Edward nodded. “He did.” He looked away, feeling his frustration lift a little. Alphonse was right. He needed a reputation in the scientific world to be taken seriously if he were to find the Uranium bomb. Moreover, Alphonse, really wanted to live this mundane life, unmolested by the stresses of death and the sins of their past. Despite the foolishness, they had all that. It just would take him a little more work to secure it.
“And, we have an important ally in Mr. Churchill, brother, isn’t that what Colonel Mustang would do?” Alphonse picked up the newspaper and scanned it. “So I suppose in the end, we don’t entirely need to run around with the world on our shoulders. We’ve done our part, and in time, if we need an adventure, we’ll find one. On our terms.”
“You make things sound so damned simple.” Edward sighed. “So, what sort of adventure would you like to go on?”
“I would like to meet Louis Armstrong.” Alphonse said, folding the paper over. “And dance the blues in New Orleans some day. Or perhaps, go see Houdini in one of his daring escapes.”
“You have become bloody mundane. I suppose I should have suspected it, when you took me to that horrible Sheik movie…”
Alphonse went to respond when his face paled. He held the newspaper closer, features looking suddenly very lost. “Oh brother, this is terrible.”
“What do you mean?” Edward leaned over, pulling his spectacles on and staring at the paper. All sorts of things were terrible.

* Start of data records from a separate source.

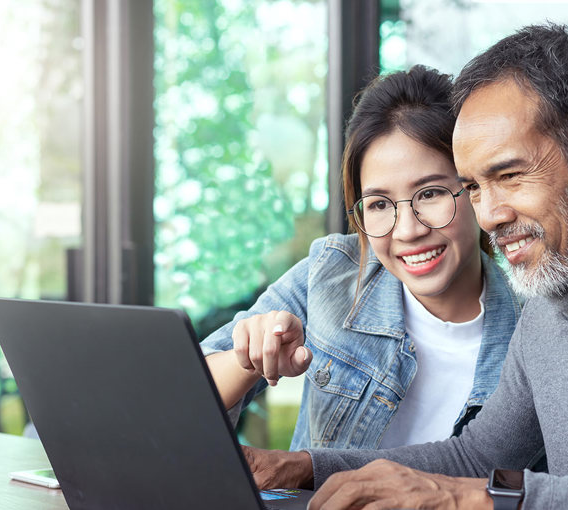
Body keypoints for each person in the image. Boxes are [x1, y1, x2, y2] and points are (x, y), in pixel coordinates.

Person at [241, 24, 568, 509]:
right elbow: (474, 457)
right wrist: (299, 466)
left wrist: (471, 499)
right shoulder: (547, 315)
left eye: (509, 175)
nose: (489, 216)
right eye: (473, 188)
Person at [200, 65, 522, 452]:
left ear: (474, 189)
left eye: (431, 194)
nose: (407, 230)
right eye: (380, 204)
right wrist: (248, 359)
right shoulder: (332, 273)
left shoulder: (531, 329)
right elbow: (183, 398)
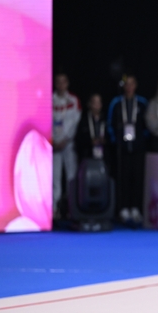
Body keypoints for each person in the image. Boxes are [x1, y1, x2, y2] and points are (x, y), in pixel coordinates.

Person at [107, 76, 148, 223]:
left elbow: (147, 123)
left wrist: (142, 139)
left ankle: (136, 208)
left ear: (135, 85)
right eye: (127, 84)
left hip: (138, 147)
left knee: (137, 177)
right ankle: (123, 208)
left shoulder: (142, 103)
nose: (129, 87)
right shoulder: (116, 102)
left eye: (132, 84)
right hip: (121, 147)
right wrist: (116, 140)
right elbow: (110, 123)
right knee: (122, 177)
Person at [52, 73, 82, 218]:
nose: (61, 85)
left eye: (63, 82)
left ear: (67, 83)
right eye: (58, 82)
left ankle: (71, 208)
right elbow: (45, 120)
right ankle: (54, 208)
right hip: (54, 145)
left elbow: (75, 122)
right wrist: (53, 140)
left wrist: (66, 138)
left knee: (71, 176)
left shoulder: (73, 100)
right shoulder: (50, 99)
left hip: (68, 144)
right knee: (55, 177)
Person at [75, 94, 107, 162]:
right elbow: (78, 139)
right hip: (88, 156)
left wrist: (105, 140)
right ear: (89, 104)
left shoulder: (105, 119)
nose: (97, 105)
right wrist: (90, 142)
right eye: (94, 102)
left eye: (98, 102)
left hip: (103, 156)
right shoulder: (84, 120)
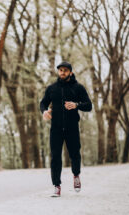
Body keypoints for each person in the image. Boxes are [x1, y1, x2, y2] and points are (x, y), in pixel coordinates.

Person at [40, 61, 92, 197]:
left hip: (72, 126)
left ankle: (76, 175)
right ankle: (56, 186)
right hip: (56, 128)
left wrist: (76, 105)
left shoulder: (78, 88)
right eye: (60, 70)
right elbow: (43, 102)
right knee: (55, 157)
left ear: (70, 72)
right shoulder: (52, 88)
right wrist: (44, 111)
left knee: (75, 153)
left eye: (65, 70)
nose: (62, 72)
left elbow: (89, 105)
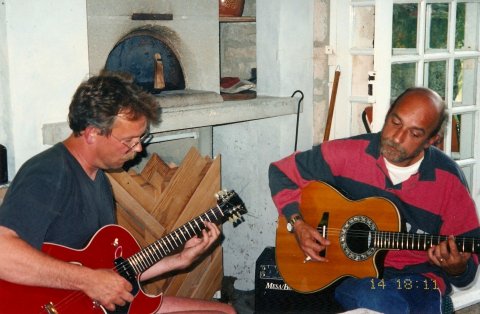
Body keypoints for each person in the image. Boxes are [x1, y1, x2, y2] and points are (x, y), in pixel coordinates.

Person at [0, 72, 236, 314]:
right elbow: (3, 253)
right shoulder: (48, 172)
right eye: (129, 140)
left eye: (141, 137)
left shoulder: (98, 178)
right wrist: (87, 280)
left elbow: (113, 274)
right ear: (92, 133)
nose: (139, 147)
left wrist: (178, 261)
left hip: (99, 306)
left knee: (225, 312)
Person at [269, 87, 479, 313]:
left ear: (432, 140)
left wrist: (457, 268)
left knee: (408, 303)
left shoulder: (448, 181)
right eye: (395, 122)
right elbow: (281, 172)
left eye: (414, 133)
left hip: (418, 279)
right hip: (355, 277)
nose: (396, 138)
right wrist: (297, 224)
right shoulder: (348, 153)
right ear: (388, 114)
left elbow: (465, 273)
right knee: (384, 301)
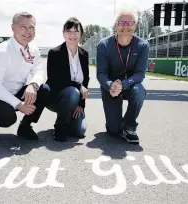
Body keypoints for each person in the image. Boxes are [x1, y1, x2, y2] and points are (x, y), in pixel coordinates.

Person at [0, 12, 50, 141]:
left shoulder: (34, 49)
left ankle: (25, 127)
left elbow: (38, 71)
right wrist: (18, 105)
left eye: (31, 27)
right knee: (8, 117)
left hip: (17, 92)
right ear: (13, 28)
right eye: (23, 27)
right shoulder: (2, 51)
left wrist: (33, 85)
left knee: (44, 90)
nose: (28, 31)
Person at [96, 9, 149, 144]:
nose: (125, 26)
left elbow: (140, 74)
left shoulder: (143, 45)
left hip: (130, 85)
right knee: (113, 130)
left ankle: (130, 126)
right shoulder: (104, 45)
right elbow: (101, 74)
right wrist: (110, 85)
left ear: (136, 26)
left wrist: (123, 84)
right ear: (115, 25)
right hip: (110, 87)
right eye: (121, 22)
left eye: (130, 22)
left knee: (139, 90)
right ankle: (117, 123)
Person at [46, 17, 90, 142]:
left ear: (81, 34)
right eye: (69, 31)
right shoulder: (54, 53)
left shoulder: (84, 54)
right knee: (73, 91)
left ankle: (67, 116)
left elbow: (85, 80)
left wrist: (81, 105)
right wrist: (78, 86)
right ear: (63, 33)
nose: (72, 34)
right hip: (57, 98)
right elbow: (55, 79)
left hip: (75, 99)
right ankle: (60, 127)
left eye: (76, 31)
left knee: (79, 131)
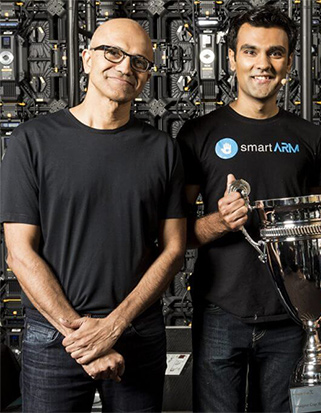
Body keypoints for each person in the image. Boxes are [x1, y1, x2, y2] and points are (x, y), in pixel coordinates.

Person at [176, 6, 321, 412]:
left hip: (294, 314)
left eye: (275, 53)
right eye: (250, 52)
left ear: (288, 62)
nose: (262, 64)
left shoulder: (307, 135)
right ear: (231, 57)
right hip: (220, 313)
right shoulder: (199, 133)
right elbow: (173, 236)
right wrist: (219, 221)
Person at [0, 18, 186, 411]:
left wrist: (115, 325)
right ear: (85, 59)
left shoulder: (162, 150)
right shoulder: (31, 142)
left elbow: (173, 249)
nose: (125, 67)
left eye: (139, 61)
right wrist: (85, 341)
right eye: (113, 53)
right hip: (54, 336)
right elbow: (19, 254)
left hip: (136, 332)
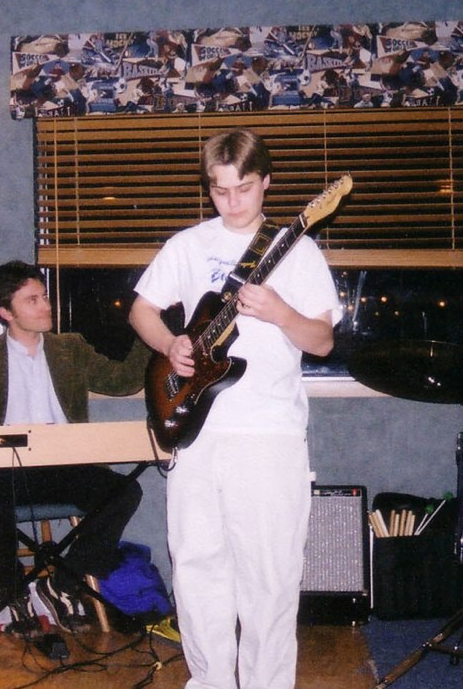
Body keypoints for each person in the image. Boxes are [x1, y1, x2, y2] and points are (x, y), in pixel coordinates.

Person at [129, 128, 342, 689]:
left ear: (266, 182)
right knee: (197, 570)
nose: (232, 202)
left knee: (269, 579)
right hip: (194, 433)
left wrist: (277, 312)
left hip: (266, 433)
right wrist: (168, 343)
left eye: (243, 188)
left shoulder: (298, 249)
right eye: (219, 190)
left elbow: (321, 341)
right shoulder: (188, 244)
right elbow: (143, 311)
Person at [0, 260, 149, 636]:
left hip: (67, 468)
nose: (46, 305)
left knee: (125, 491)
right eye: (32, 300)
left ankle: (62, 582)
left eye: (44, 296)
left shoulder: (71, 348)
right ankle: (14, 594)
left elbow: (124, 380)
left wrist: (149, 330)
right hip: (5, 473)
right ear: (5, 312)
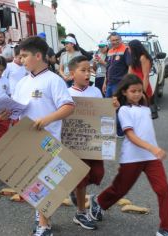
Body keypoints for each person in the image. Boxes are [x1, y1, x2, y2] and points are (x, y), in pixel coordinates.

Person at [0, 36, 75, 236]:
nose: (21, 60)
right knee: (31, 179)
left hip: (48, 139)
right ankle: (42, 214)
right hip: (26, 137)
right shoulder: (23, 82)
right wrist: (7, 112)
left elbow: (68, 107)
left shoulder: (53, 80)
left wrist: (47, 119)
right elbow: (17, 108)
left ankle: (44, 225)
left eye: (25, 56)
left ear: (38, 56)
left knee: (44, 181)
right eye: (20, 56)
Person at [89, 74, 168, 236]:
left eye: (140, 91)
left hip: (151, 159)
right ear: (125, 92)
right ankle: (99, 202)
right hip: (132, 158)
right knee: (119, 190)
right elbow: (131, 136)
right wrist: (153, 148)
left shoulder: (146, 109)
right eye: (133, 91)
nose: (137, 94)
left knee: (163, 190)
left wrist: (152, 151)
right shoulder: (123, 110)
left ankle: (166, 229)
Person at [67, 56, 104, 230]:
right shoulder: (67, 94)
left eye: (89, 70)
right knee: (81, 177)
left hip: (94, 142)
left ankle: (76, 190)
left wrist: (113, 106)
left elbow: (104, 115)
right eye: (83, 70)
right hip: (75, 144)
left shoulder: (96, 91)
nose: (87, 73)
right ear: (72, 74)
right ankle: (81, 212)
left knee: (97, 174)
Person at [103, 32, 130, 98]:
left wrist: (127, 83)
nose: (115, 42)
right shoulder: (109, 51)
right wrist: (104, 83)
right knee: (107, 104)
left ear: (120, 40)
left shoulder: (125, 50)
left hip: (119, 83)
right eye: (113, 40)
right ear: (110, 41)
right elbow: (108, 68)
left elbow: (130, 67)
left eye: (117, 40)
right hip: (109, 83)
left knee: (117, 105)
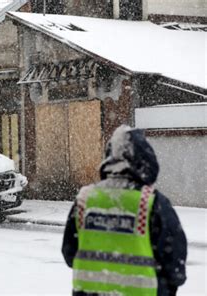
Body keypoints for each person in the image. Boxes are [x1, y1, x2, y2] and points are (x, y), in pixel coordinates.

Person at [61, 125, 187, 296]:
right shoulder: (151, 202)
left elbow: (70, 254)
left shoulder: (85, 200)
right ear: (145, 160)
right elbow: (174, 265)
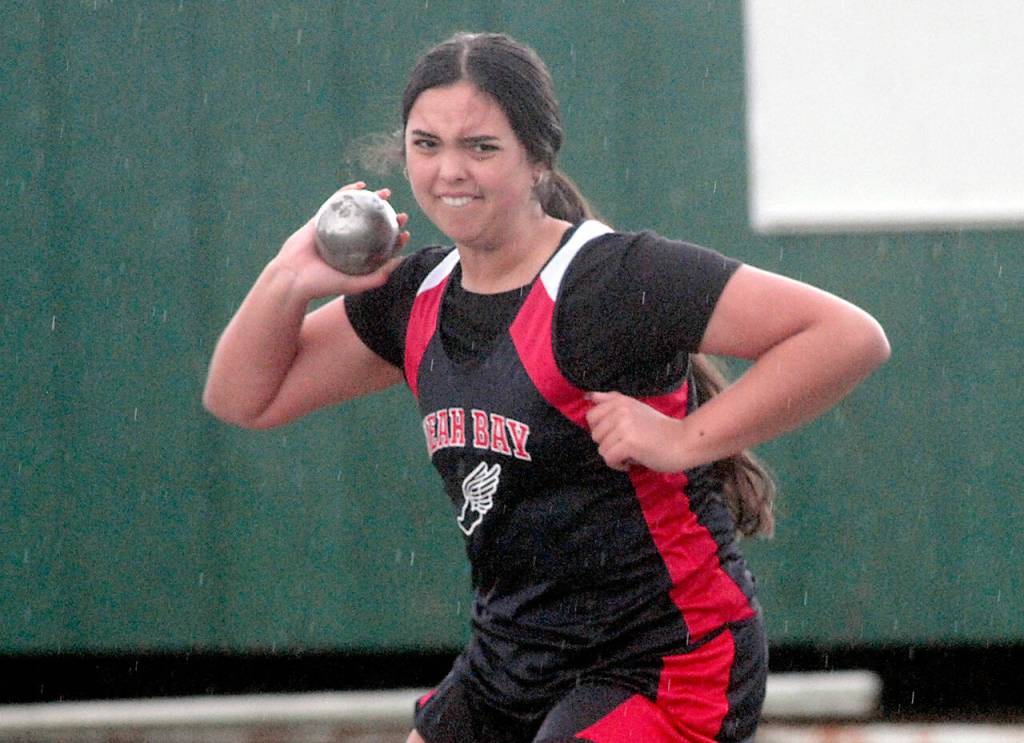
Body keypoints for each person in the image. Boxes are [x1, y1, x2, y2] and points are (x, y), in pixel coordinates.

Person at [203, 31, 890, 743]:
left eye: (481, 147)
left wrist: (685, 439)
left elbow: (846, 336)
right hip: (512, 658)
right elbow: (244, 397)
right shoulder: (417, 295)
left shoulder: (608, 281)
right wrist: (288, 280)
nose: (450, 171)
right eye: (427, 144)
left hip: (665, 657)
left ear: (535, 158)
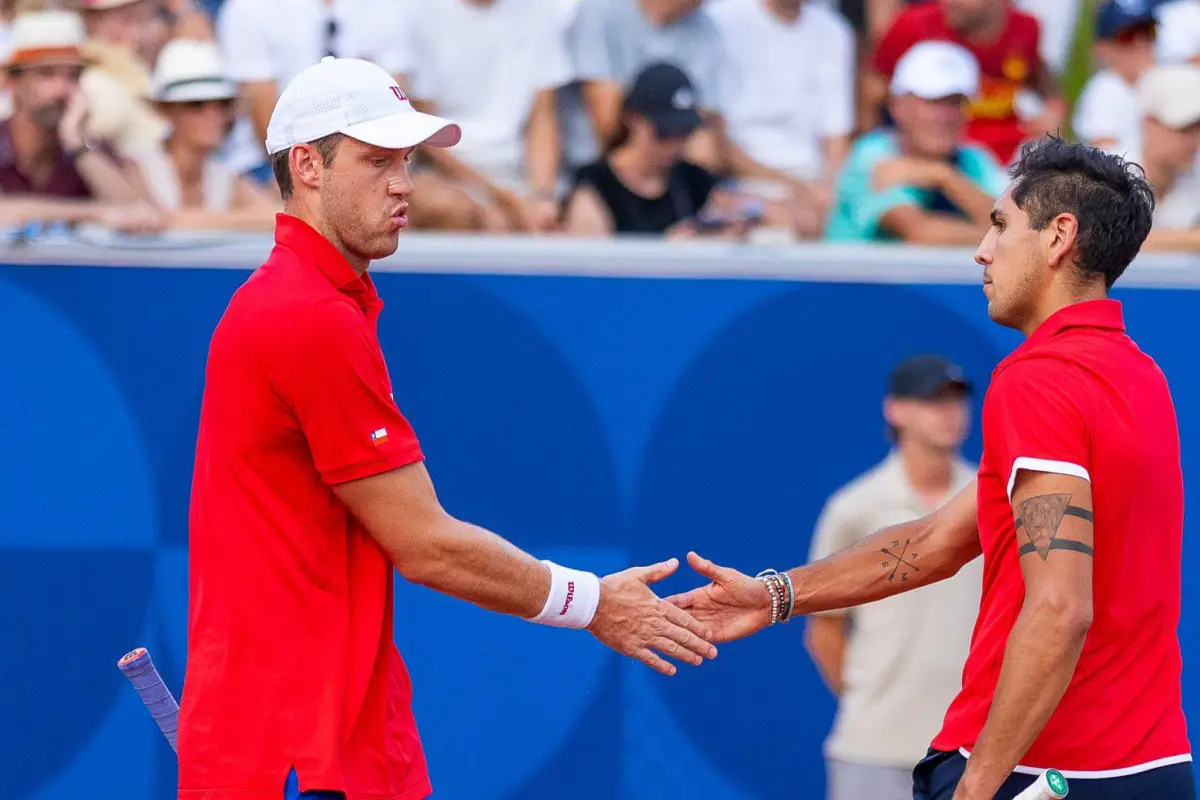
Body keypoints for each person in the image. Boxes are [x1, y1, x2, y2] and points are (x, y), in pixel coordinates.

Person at [180, 56, 717, 800]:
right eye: (377, 161)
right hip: (302, 754)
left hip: (312, 741)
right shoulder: (306, 318)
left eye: (406, 161)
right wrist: (593, 602)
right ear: (306, 165)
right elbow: (427, 546)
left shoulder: (309, 304)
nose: (404, 183)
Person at [671, 137, 1194, 799]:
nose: (982, 248)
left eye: (1001, 225)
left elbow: (1060, 607)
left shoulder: (1037, 378)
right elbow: (940, 540)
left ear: (1060, 236)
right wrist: (776, 596)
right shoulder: (1144, 377)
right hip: (1152, 770)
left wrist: (978, 783)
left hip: (1039, 774)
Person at [807, 354, 980, 800]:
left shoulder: (997, 498)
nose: (949, 412)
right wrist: (879, 704)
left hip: (975, 748)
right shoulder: (855, 507)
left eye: (956, 400)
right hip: (874, 750)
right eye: (931, 400)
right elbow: (824, 630)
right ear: (895, 409)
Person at [826, 41, 1008, 244]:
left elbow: (1015, 224)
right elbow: (921, 233)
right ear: (898, 106)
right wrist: (1003, 240)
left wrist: (943, 177)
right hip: (857, 276)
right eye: (933, 102)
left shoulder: (974, 158)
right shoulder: (872, 155)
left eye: (955, 103)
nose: (945, 116)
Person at [0, 8, 162, 233]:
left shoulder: (90, 148)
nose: (63, 89)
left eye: (73, 76)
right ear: (13, 83)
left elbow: (145, 215)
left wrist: (77, 145)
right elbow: (4, 213)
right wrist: (97, 213)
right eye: (47, 74)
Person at [561, 62, 758, 239]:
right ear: (633, 119)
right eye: (665, 132)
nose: (675, 144)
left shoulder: (693, 180)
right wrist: (667, 249)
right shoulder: (596, 186)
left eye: (685, 132)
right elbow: (592, 268)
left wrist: (731, 227)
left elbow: (751, 209)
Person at [866, 0, 1064, 165]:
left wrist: (1053, 114)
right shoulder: (912, 25)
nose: (949, 3)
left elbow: (1044, 87)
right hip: (937, 154)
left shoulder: (1027, 29)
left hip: (1006, 159)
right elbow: (874, 90)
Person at [137, 38, 278, 229]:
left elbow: (278, 218)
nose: (213, 115)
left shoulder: (224, 178)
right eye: (195, 104)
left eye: (222, 104)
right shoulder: (138, 169)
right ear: (167, 111)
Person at [1072, 0, 1159, 158]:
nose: (1141, 44)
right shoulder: (1105, 89)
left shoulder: (1149, 83)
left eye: (1149, 33)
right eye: (1128, 37)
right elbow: (1105, 155)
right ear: (1104, 48)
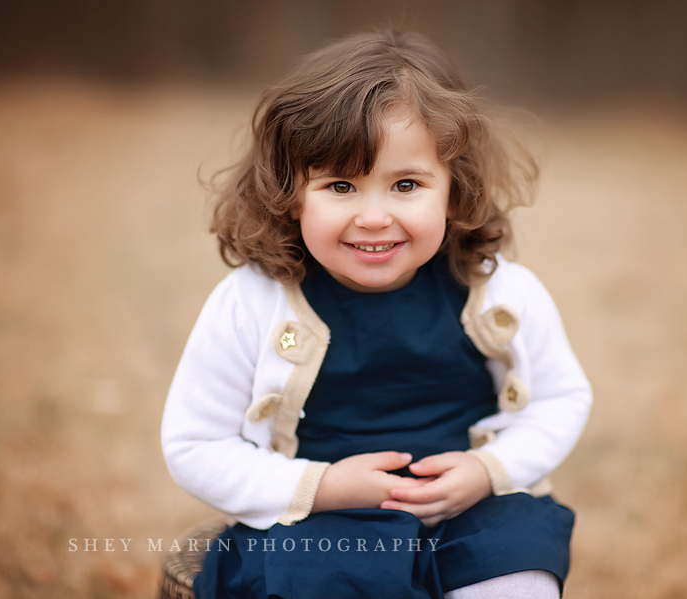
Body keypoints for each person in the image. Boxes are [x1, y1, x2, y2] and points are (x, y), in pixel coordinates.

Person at [161, 29, 592, 599]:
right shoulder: (251, 304)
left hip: (470, 510)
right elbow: (195, 446)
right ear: (292, 195)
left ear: (454, 194)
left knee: (519, 571)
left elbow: (561, 399)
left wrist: (488, 472)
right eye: (341, 185)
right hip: (323, 524)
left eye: (406, 185)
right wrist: (323, 487)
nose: (372, 217)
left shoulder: (500, 294)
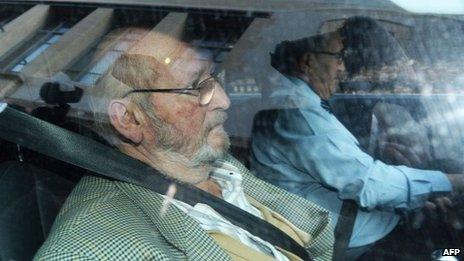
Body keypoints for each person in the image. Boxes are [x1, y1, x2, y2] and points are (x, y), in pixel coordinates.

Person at [34, 27, 335, 261]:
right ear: (130, 120)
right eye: (195, 87)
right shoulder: (91, 246)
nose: (223, 100)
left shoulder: (209, 162)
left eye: (212, 78)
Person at [249, 22, 464, 259]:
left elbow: (344, 166)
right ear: (308, 62)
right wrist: (450, 181)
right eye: (338, 57)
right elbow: (370, 185)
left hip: (344, 221)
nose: (343, 68)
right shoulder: (299, 114)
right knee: (449, 247)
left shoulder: (298, 101)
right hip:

Edward having to deal with politics on his job, the uranium bomb, having to get a servant staff and acting his age….
“Rudolf Valentino just died. “ Alphonse whispered with anguished emotion and wiping his eyes. “No more Sheik movies, it is absolutely horrible, brother. Very, very sad, he was so young.”
Edward snorted. “Sad indeed. He’s just done us a favor.” He settled back, watching his brother. At least he had some good news that day. He wouldn’t have to be dragged to those weepy, tacky romance films anymore. “I thought it was something important.”
Alphonse dropped the paper, his face forming a pout. Wordless he sipped at his tea, staring across at the paper. “But I liked his movies, Brother. I mean, he made people happy, didn’t he? So him dying is a sad thing.”
“Charlie Chaplin makes people happy.” Edward remarked flatly. He never got the reason why anyone liked Valentino films. Even Noa liked them. “I will mourn his death.”
Alphonse sighed, shaking his head. “Brother, you need to get a little romance in your life, than you’d understand.”
“Romance.” Edward Elric came to his feet, finished his tea and placed the cup in the sink. He was a married man, didn’t that count as romance? “Who needs Romance when I have you, Alphonse. You are romantic enough for the both of us!” He patted the boy on the head, and started his way out of the kitchen. Suddenly the red tape of the university and politics of the upper class didn’t seem so pointless. He paused, smiling at his brother and realized how good it was for Alphonse to mourn fools like Valentino. “You are a good boy, Alphonse.” He said, with a slight smile. “And I love you very much.”
Those dark gold eyes sparkled, and Alphonse Elric came to his feet and a smile returned to his innocent cherub face. They would move the world for each other. And somehow, they both found happiness, and that was what really mattered in the end.